Danrem 062 Tarumanegara Kolonel Inf Parwito merasa optimistis, Undang-undang Nomor 5 Tahun 2017 tentang Pemajuan Kebudayaan akan tersosialisasi serta terlaksana dengan baik di wilayah naungannya. Meski cakupan wilayahnya cukup luas di Periangan Timur, mulai Kabupaten Bandung hingga pantai Selatan Kabupaten Ciamis Jawa Barat, termasuk Garut, ia dan jajarannya siap menangkal berbagai ancaman kebudayaan, seperti narkoba, sikap individualistis, intoleransi, hingga radikalisasi.
Narasi atau slogan Kabupaten Garut, yakni Maju Berbudaya memperkuat upaya pemajuan kebudayaan. Bahkan slogan itu terdengar klop, ditambah lagi dengan ciri khas masyarakat Garut yang sering dikabarkan, yakni gotong-royong dan kesantunan. Oleh karena itu, Kerjasama TNI, Polri, dan masyarakat sipil dalam memajukan kebudayaan Indonesia sangat dibutuhkan, agar optimal berpenetrasi hingga ke akar rumput.

■ CATATAN DATA ■
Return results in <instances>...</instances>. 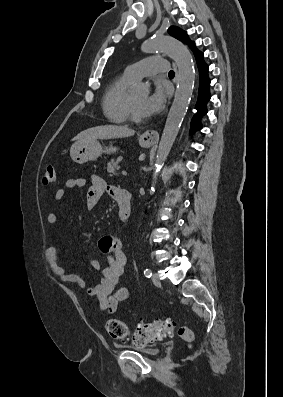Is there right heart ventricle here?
<instances>
[{"label":"right heart ventricle","instance_id":"e07e8e85","mask_svg":"<svg viewBox=\"0 0 283 397\" xmlns=\"http://www.w3.org/2000/svg\"><path fill=\"white\" fill-rule=\"evenodd\" d=\"M132 82V79L122 74L107 86L102 100V108L109 121L123 124L128 120L129 86Z\"/></svg>","mask_w":283,"mask_h":397}]
</instances>
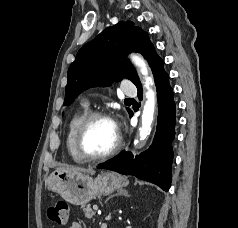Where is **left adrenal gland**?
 <instances>
[{"label": "left adrenal gland", "instance_id": "left-adrenal-gland-1", "mask_svg": "<svg viewBox=\"0 0 238 228\" xmlns=\"http://www.w3.org/2000/svg\"><path fill=\"white\" fill-rule=\"evenodd\" d=\"M118 195L129 196L127 190L120 189V190L117 191V194L110 196V197L106 200V202H107L110 198L115 197V196H118Z\"/></svg>", "mask_w": 238, "mask_h": 228}]
</instances>
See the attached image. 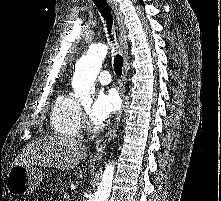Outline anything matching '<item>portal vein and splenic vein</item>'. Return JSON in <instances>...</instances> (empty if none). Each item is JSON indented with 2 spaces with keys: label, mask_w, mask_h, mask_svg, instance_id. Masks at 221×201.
<instances>
[{
  "label": "portal vein and splenic vein",
  "mask_w": 221,
  "mask_h": 201,
  "mask_svg": "<svg viewBox=\"0 0 221 201\" xmlns=\"http://www.w3.org/2000/svg\"><path fill=\"white\" fill-rule=\"evenodd\" d=\"M64 197H65V198H68V197H69V195H68L67 193H65Z\"/></svg>",
  "instance_id": "portal-vein-and-splenic-vein-1"
}]
</instances>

■ TANTANGAN 1 ■
Kutip persis bagian teks tentang pemajuan kebudayaan, dimulai dari "Danrem 062 Tarumanegara" dan diakhiri dengan "intoleransi, hingga radikalisasi.".
■ TANTANGAN 2 ■
Ringkas paragraf dalam teks tentang pemajuan kebudayaan yang diawali "Narasi atau slogan Kabupaten Garut" menjadi daftar poin berisi fakta-fakta utamanya.
■ TANTANGAN 3 ■
Teruskan teks tentang pemajuan kebudayaan mulai dari setelah kalimat terakhirnya.

■ HASIL AKHIR 1 ■
Danrem 062 Tarumanegara Kolonel Inf Parwito merasa optimistis, Undang-undang Nomor 5 Tahun 2017 tentang Pemajuan Kebudayaan akan tersosialisasi serta terlaksana dengan baik di wilayah naungannya. Meski cakupan wilayahnya cukup luas di Periangan Timur, mulai Kabupaten Bandung hingga pantai Selatan Kabupaten Ciamis Jawa Barat, termasuk Garut, ia dan jajarannya siap menangkal berbagai ancaman kebudayaan, seperti narkoba, sikap individualistis, intoleransi, hingga radikalisasi.

■ HASIL AKHIR 2 ■
- Slogan Kabupaten Garut, yakni Maju Berbudaya, memperkuat upaya pemajuan kebudayaan.
- Slogan itu terdengar klop dengan ciri khas masyarakat Garut yang sering dikabarkan, yakni gotong-royong dan kesantunan.
- Oleh karena itu, kerja sama TNI, Polri, dan masyarakat sipil sangat dibutuhkan agar pemajuan kebudayaan Indonesia optimal berpenetrasi hingga ke akar rumput.

■ HASIL AKHIR 3 ■
“Ciri khas kita adalah gotong-royong, tapi hedonisme dan konsumerisme yang menjadikan kita individualistis itu sudah mengancam. Toleransi sudah terancam. Prediksi ancaman kebudayaan itu sudah tampak, seperti narkoba, radikalisme, kehidupan individualistis,” papar Parwito di sela-sela acara Seminar Pemajuan Kebudayaan di Tengah Peradaban Dunia yang diselenggarakan oleh Direktorat Jenderal Kebudayaan Kementerian Pendidikan dan Kebudayaan RI di Garut, Jumat (13/9/2019).
TNI mempunyai kesatuan mulai tingkat markas besar hingga babinsa, dan sistem itu bisa dimanfaatkan untuk bekerjasama dalam penguatan pertahanan kebudayaan. Adalah tepat jika Komisi X DPR RI yang menggawangi UU Nomor 5/2017 mengajak semua komponen dalam masyarakat termasuk TNI/Polri untuk bersama-sama memajukan kebudayaan.
Untuk memahami konsep kebudayaan hingga kepada pelaksanaan strategi kebudayaan di dalam bentuk program, sosialisasi secara terukur harus dilakukan. Sosialisasi semacam seminar hanyalah langkah pembuka untuk tindak-lanjut yang lebih terukur dengan membuka keran kerjasama lintas sektoral.
Sepuluh Objek Pemajuan Kebudayaan
Anggota Komisi X DPR RI Ferdiansyah menggarisbawahi konsep kebudayaan yang sangat luas itu agar mampu dijabarkan ke dalam aksi nyata. Ia mengacu pada Pasal 5 UU 5/2017 yang tertulis sebagai berikut:
Objek pemajuan kebudayaan meliputi: a. tradisi lisan; b. manuskrip; c. adat istiadat; d. ritus; e. pengetahuan tradisional; f. teknologi tradisional; g. seni; h. bahasa; i. permainan rakyat; dan J. olahraga· tradisional.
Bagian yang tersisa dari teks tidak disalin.